Addressing Data Privacy Concerns in Clinical Development with Synthetic Data
The benefits of implementing AI into the clinical trial process are promising—potentially mitigating prevalent concerns surrounding data privacy and protection. In traditional clinical trial settings, companies are understandably hesitant about sharing clinical trial data due to the fear of violating patient data privacy or any of the strict data protection laws.
It's widely known and understood that clinical trial data is crucial to properly informing relevant insights about future clinical developments. Without this data, companies would have much less evidence to use to make key decisions. Despite the need for this rich data, the ability to share it is highly regulated and often limited.
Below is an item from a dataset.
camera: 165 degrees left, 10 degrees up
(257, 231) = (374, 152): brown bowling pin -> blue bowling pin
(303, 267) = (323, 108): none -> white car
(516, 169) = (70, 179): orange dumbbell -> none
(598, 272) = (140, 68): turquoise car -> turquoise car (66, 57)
Leveraging synthetic data can help to address these common concerns and roadblocks regarding data privacy. While synthetic data is “synthesized” through generative AI algorithms, it's derived from real-world events. A proper synthetic dataset retains its fidelity and acts just as traditionally generated, real data would—without the risk of leaking personal information. In a clinical trial setting, it's especially important that there are safeguards in place to ensure the privacy of data, while also preserving the integrity of the trial data.
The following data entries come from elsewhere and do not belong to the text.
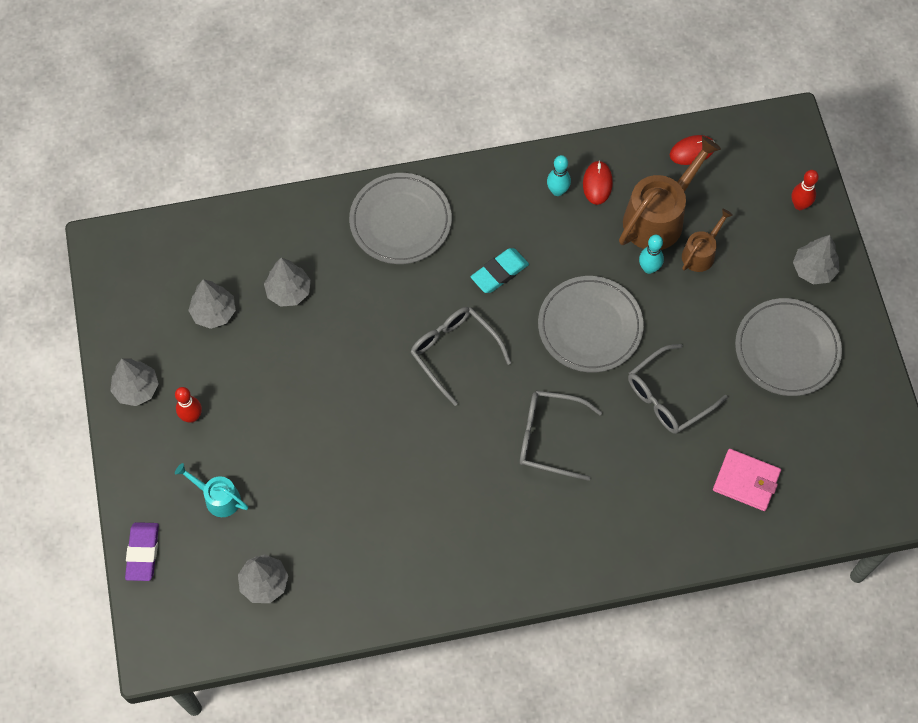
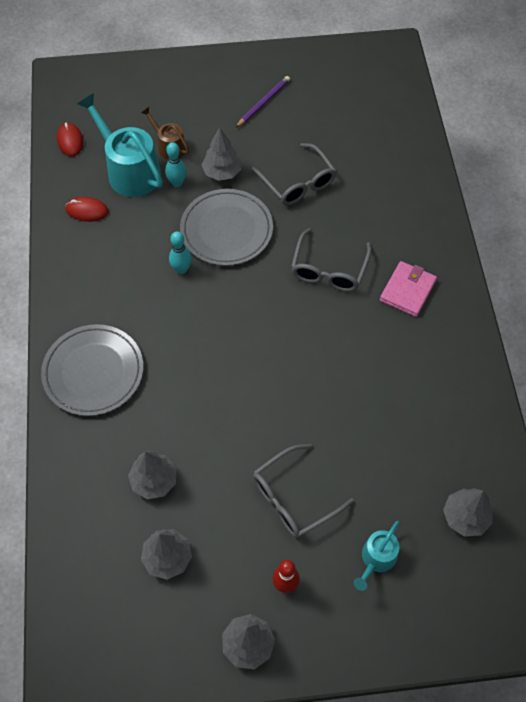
camera: 85 degrees left, 5 degrees down
(143, 553) = (435, 639): purple eraser -> none
(453, 352) = (239, 337): grey glasses -> grey glasses (293, 498)
(499, 273) = (163, 293): turquoise eraser -> none
(557, 191) = (88, 241): turquoise bowling pin -> turquoise bowling pin (181, 269)
(659, 217) = (129, 171): brown watering can -> turquoise watering can
(746, 481) = (374, 141): pink wallet -> pink wallet (407, 290)
(787, 349) = (263, 102): grey plate -> purple pencil
(799, 205) = (136, 78): red bowling pin -> none
(813, 269) = (196, 78): grey tree -> grey tree (222, 172)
Synthetic data does not contain the key identifiers that often prevent data from being shared—making it anonymous and de-identified—therefore allowing the data to be leveraged in more scenarios than otherwise would be permitted.
Medidata’s Simulants is an example of an AI-generated synthetic dataset that can be used to safeguard patient data and privacy in a clinical trial program. Simulants has the ability to use detailed patient-level data, which is known as personally identifiable information (PII), while maintaining privacy and integrity.
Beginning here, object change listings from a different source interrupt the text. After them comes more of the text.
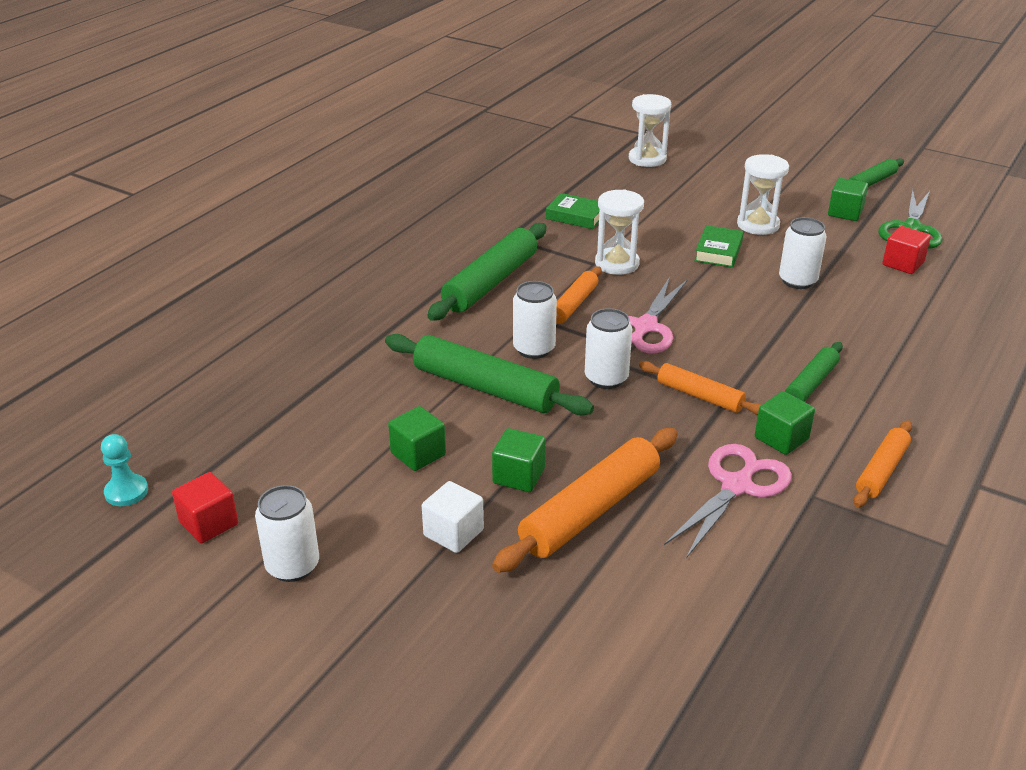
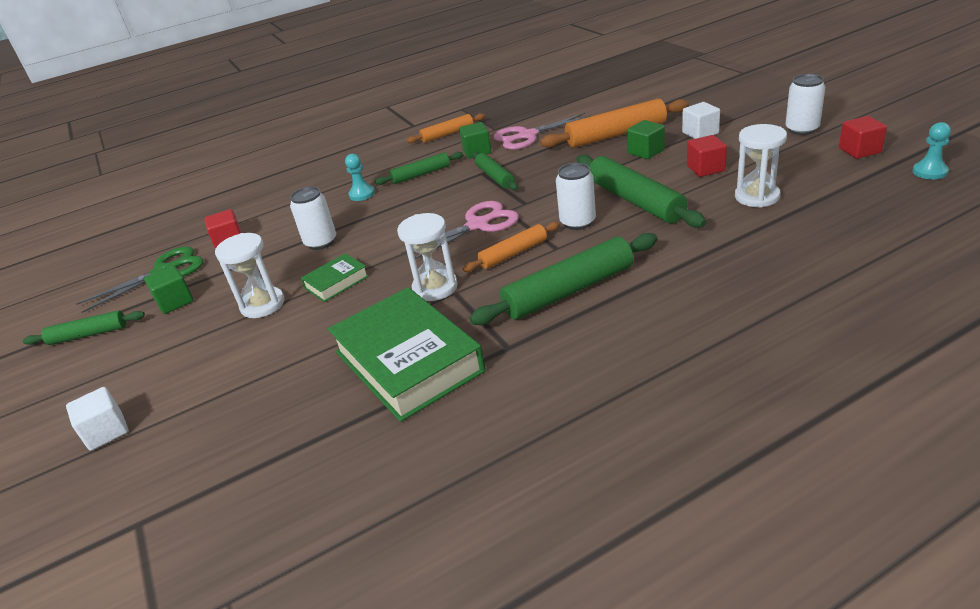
camera: 145 degrees left, 0 degrees up
(418, 454) = (705, 169): green cube -> red cube
(576, 216) = (408, 361): green book -> green book, size x2.13
(606, 378) = (543, 194): white can -> none
(647, 159) = (214, 449): white hourglass -> white hourglass (757, 197)
(700, 396) = (495, 177): orange rolling pin -> green rolling pin
(734, 151) = (106, 432): none -> white cube
(846, 342) = (362, 194): none -> turquoise pawn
Sponsors can use a generative AI tool like Simulants in their clinical trial program to gain valuable insights that may have traditionally been more challenging to obtain. These insights can help to inform go/no-go decisions that can ultimately lead to a trial’s overall success or failure, determine the safety and efficacy of their drug, mitigate adverse events, and more quickly select sites and patients.
Overall, synthetic data has the ability to address and solve some of the roadblocks caused by data privacy and protection concerns in the clinical trial landscape. This type of AI-generated data helps sponsors derive key insights about their clinical development—which without, would lead to slower, costlier trial programs because of the need to work around data limitations and the inability to access such crucial clinical trial data.